→ HOW TO COMPLETE THIS TASK
Write out each entry word for word.

:::

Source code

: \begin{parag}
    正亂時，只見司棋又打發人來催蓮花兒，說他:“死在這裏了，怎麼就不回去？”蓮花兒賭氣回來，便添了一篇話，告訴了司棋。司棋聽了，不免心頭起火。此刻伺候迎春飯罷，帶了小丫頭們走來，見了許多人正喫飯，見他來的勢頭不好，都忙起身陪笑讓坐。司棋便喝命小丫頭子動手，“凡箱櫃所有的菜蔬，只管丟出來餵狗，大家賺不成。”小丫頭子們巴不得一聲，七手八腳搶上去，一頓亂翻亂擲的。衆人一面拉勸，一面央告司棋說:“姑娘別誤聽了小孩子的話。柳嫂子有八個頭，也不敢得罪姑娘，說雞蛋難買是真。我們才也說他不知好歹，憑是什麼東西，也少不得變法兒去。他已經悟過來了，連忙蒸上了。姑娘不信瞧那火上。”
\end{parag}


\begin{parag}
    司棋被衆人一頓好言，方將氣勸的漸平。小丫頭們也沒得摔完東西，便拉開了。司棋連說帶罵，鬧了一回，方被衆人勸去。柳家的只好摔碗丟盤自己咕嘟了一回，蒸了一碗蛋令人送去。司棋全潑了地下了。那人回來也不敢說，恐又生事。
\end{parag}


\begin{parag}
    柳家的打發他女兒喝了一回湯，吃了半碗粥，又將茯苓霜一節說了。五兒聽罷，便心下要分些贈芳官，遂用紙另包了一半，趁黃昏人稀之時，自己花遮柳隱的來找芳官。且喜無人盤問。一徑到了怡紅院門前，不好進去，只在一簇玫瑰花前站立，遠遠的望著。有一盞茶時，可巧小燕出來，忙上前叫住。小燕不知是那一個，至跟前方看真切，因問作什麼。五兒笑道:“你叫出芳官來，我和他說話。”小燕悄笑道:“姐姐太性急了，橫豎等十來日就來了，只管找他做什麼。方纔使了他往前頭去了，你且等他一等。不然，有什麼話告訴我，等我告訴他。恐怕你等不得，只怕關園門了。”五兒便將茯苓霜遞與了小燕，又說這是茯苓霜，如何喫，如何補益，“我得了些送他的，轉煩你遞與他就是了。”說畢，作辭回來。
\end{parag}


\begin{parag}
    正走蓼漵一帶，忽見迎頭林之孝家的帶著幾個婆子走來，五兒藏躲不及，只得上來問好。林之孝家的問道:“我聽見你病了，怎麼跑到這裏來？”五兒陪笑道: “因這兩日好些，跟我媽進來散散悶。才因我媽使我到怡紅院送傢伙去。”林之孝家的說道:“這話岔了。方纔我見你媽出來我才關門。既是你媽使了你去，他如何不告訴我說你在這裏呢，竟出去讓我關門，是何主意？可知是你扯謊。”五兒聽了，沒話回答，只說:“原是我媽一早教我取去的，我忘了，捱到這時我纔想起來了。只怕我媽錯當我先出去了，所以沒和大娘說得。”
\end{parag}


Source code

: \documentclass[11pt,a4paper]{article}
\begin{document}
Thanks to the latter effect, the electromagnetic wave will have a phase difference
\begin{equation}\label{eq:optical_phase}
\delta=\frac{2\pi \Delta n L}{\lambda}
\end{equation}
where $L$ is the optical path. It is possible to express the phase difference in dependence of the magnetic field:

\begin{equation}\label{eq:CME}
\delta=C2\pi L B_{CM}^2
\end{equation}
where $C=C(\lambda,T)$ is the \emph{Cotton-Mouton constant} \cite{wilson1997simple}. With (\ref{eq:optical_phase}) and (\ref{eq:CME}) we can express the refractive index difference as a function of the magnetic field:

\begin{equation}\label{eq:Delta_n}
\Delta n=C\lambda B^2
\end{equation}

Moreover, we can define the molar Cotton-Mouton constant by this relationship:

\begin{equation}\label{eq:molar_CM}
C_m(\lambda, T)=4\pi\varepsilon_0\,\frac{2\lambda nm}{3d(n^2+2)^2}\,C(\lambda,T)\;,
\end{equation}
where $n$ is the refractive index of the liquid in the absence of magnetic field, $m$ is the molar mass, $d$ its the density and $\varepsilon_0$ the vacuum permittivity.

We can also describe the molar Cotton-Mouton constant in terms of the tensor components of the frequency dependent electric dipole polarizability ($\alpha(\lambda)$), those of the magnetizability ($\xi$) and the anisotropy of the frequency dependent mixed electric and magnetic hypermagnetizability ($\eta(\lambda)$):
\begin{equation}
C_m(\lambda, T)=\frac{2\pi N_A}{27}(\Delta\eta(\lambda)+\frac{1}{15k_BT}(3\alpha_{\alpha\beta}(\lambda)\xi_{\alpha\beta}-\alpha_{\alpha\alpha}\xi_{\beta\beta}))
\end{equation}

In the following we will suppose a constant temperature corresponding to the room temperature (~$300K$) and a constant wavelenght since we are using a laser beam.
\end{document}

:::

→ ANSWER SECTION
Source code

: \begin{parag}
    正亂時，只見司棋又打發人來催蓮花兒，說他:“死在這裏了，怎麼就不回去？”蓮花兒賭氣回來，便添了一篇話，告訴了司棋。司棋聽了，不免心頭起火。此刻伺候迎春飯罷，帶了小丫頭們走來，見了許多人正喫飯，見他來的勢頭不好，都忙起身陪笑讓坐。司棋便喝命小丫頭子動手，“凡箱櫃所有的菜蔬，只管丟出來餵狗，大家賺不成。”小丫頭子們巴不得一聲，七手八腳搶上去，一頓亂翻亂擲的。衆人一面拉勸，一面央告司棋說:“姑娘別誤聽了小孩子的話。柳嫂子有八個頭，也不敢得罪姑娘，說雞蛋難買是真。我們才也說他不知好歹，憑是什麼東西，也少不得變法兒去。他已經悟過來了，連忙蒸上了。姑娘不信瞧那火上。”
\end{parag}


\begin{parag}
    司棋被衆人一頓好言，方將氣勸的漸平。小丫頭們也沒得摔完東西，便拉開了。司棋連說帶罵，鬧了一回，方被衆人勸去。柳家的只好摔碗丟盤自己咕嘟了一回，蒸了一碗蛋令人送去。司棋全潑了地下了。那人回來也不敢說，恐又生事。
\end{parag}


\begin{parag}
    柳家的打發他女兒喝了一回湯，吃了半碗粥，又將茯苓霜一節說了。五兒聽罷，便心下要分些贈芳官，遂用紙另包了一半，趁黃昏人稀之時，自己花遮柳隱的來找芳官。且喜無人盤問。一徑到了怡紅院門前，不好進去，只在一簇玫瑰花前站立，遠遠的望著。有一盞茶時，可巧小燕出來，忙上前叫住。小燕不知是那一個，至跟前方看真切，因問作什麼。五兒笑道:“你叫出芳官來，我和他說話。”小燕悄笑道:“姐姐太性急了，橫豎等十來日就來了，只管找他做什麼。方纔使了他往前頭去了，你且等他一等。不然，有什麼話告訴我，等我告訴他。恐怕你等不得，只怕關園門了。”五兒便將茯苓霜遞與了小燕，又說這是茯苓霜，如何喫，如何補益，“我得了些送他的，轉煩你遞與他就是了。”說畢，作辭回來。
\end{parag}


\begin{parag}
    正走蓼漵一帶，忽見迎頭林之孝家的帶著幾個婆子走來，五兒藏躲不及，只得上來問好。林之孝家的問道:“我聽見你病了，怎麼跑到這裏來？”五兒陪笑道: “因這兩日好些，跟我媽進來散散悶。才因我媽使我到怡紅院送傢伙去。”林之孝家的說道:“這話岔了。方纔我見你媽出來我才關門。既是你媽使了你去，他如何不告訴我說你在這裏呢，竟出去讓我關門，是何主意？可知是你扯謊。”五兒聽了，沒話回答，只說:“原是我媽一早教我取去的，我忘了，捱到這時我纔想起來了。只怕我媽錯當我先出去了，所以沒和大娘說得。”
\end{parag}


Source code

: \documentclass[11pt,a4paper]{article}
\begin{document}
Thanks to the latter effect, the electromagnetic wave will have a phase difference
\begin{equation}\label{eq:optical_phase}
\delta=\frac{2\pi \Delta n L}{\lambda}
\end{equation}
where $L$ is the optical path. It is possible to express the phase difference in dependence of the magnetic field:

\begin{equation}\label{eq:CME}
\delta=C2\pi L B_{CM}^2
\end{equation}
where $C=C(\lambda,T)$ is the \emph{Cotton-Mouton constant} \cite{wilson1997simple}. With (\ref{eq:optical_phase}) and (\ref{eq:CME}) we can express the refractive index difference as a function of the magnetic field:

\begin{equation}\label{eq:Delta_n}
\Delta n=C\lambda B^2
\end{equation}

Moreover, we can define the molar Cotton-Mouton constant by this relationship:

\begin{equation}\label{eq:molar_CM}
C_m(\lambda, T)=4\pi\varepsilon_0\,\frac{2\lambda nm}{3d(n^2+2)^2}\,C(\lambda,T)\;,
\end{equation}
where $n$ is the refractive index of the liquid in the absence of magnetic field, $m$ is the molar mass, $d$ its the density and $\varepsilon_0$ the vacuum permittivity.

We can also describe the molar Cotton-Mouton constant in terms of the tensor components of the frequency dependent electric dipole polarizability ($\alpha(\lambda)$), those of the magnetizability ($\xi$) and the anisotropy of the frequency dependent mixed electric and magnetic hypermagnetizability ($\eta(\lambda)$):
\begin{equation}
C_m(\lambda, T)=\frac{2\pi N_A}{27}(\Delta\eta(\lambda)+\frac{1}{15k_BT}(3\alpha_{\alpha\beta}(\lambda)\xi_{\alpha\beta}-\alpha_{\alpha\alpha}\xi_{\beta\beta}))
\end{equation}

In the following we will suppose a constant temperature corresponding to the room temperature (~$300K$) and a constant wavelenght since we are using a laser beam.
\end{document}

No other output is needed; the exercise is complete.